I could never resist throwing out Zsa Zsa.
“You’re no Zsa Zsa Gabor,” she said. “She knew what she was doing.”
Two sisters, two rules chiseled in stone. Judith was on her third husband, so in her world you get three chances. Her current husband is nice, though he once told me, rather inappropriately I thought, that he’s into tailbones. His finger had drifted down mine as he said it.
Apparently she hadn’t talked to my mother. My mother said I’d marry a doctor, have three children, and be happy just like she was. We’d seen how great that worked out for Binky.

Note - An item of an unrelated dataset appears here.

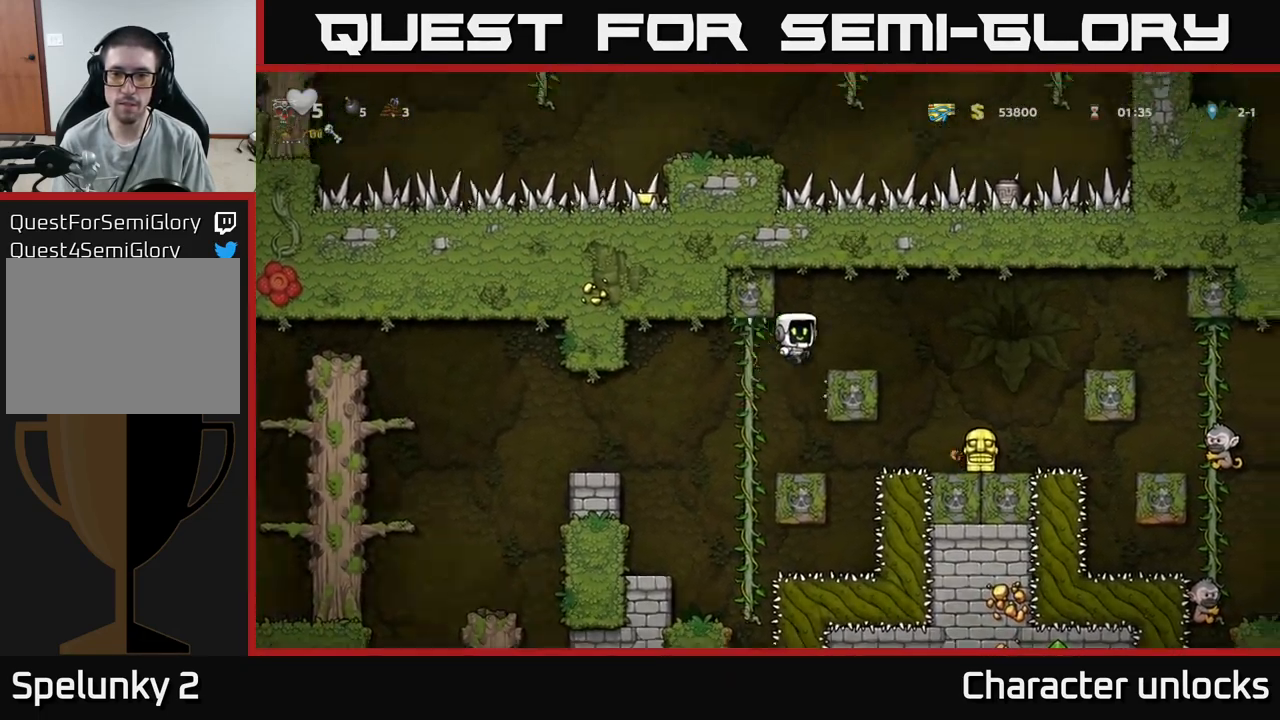
{"buttons": ["DPAD_DOWN"], "events": [[233, "A", "up"], [283, "DPAD_RIGHT", "up"], [466, "DPAD_DOWN", "down"]]}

My parents went out three times in one weekend and he proposed. According to her it was a match made in heaven. She wouldn’t approve of Stroud, but she might relate to the lightning strike aspect.
“You should have gotten the blanket for your sister,” said Aunt Judith. She hung up. Incivility was sweeping the family.
I hated the kernels of truth buried in the nasty remarks they all made; but she was right about Zsa Zsa. I had no idea how women like her thought about men. I had missed the memo about how
a smart woman can control any man
, one of Judith’s many mantras. Except for the strange side road when I implied a woman in every truck stop with Stroud, I thought of myself as having an uncomplicated approach to men. Judith would say clueless.